In the previous section, we identified the right- and left-traveling components of two key quantities describing wave propagation in an acoustic tube: the pressure $p(x,t)$ in the tube ( $p(x,t) = p^+(x - c/t) + p^-(x + c/t)$), and the volume velocity $u(x,t)$ in the tube ( $u(x,t) = u^+(x - c/t) + u^-(x + c/t)$). For the right- and left-traveling components, it turns out we can relate them using relatively simple formulas. Using a combination of calculus, Newton's laws of motion, and the law of conservation of matter, it can be shown that the right-traveling pressure and volume velocity components obey the following formula:

$$p^+\left(x - \frac{c}{t}\right) = R_A \, u^+\left(x - \frac{c}{t}\right),$$ (7)
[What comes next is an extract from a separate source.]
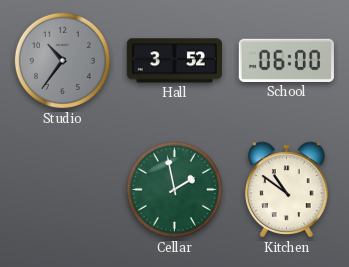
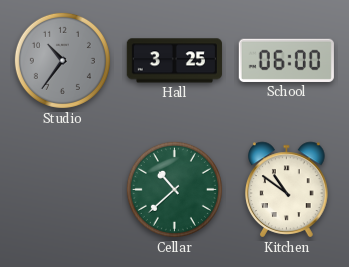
Hall: 3:52 -> 3:25
Cellar: 1:58 -> 10:38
where $R_A$ is the wave impedance in the tube, given by the following formula:

$$R_A = \frac{\rho c}{A},$$ (8)

where $\rho$ is the ambient fluid density in the tube, $c$ is the velocity of wave propagation (see Equation (5)), and $A$ is the cross-sectional area of the tube. Thus, the wave impedance $R_A$ relates pressure to volume-velocity everywhere along a plane wave traveling to the right along the axis of an acoustic tube having cross-sectional area $A$.

Similarly, for the left-traveling wave components, it may be shown that

$$p^-\left(x + \frac{c}{t}\right) = - R_A \, u^-\left(x + \frac{c}{t}\right).$$ (9)

It is next interesting to consider what happens to a traveling pressure waveform in an acoustic tube when it encounters a radius mismatch. In other words, what happens when the waveform is traveling through an initial tube with radius $r_1$, and all-of-a-sudden is transferred into a tube with a second disparate radius $r_2$? It turns out that part of the waveform will be reflected back into the first tube, and the strength of the reflection $k$ is given by the following formula:

$$k = \frac{R_2 - R_1}{R_1 + R_2},$$ (10)

where $R_1$ is the wave impedance in the first tube section, and $R_2$ is the wave impedance in the second tube section. Using the previous formulas, it may be further shown that the reflectance $k$ is also given by the following formula for cylindrical tubes:

$$k = \frac{r_1^2 - r_2^2}{r_1^2 + r_2^2},$$ (11)

where $r_1$ is the radius of the first tube, and $r_2$ is the radius of the second tube.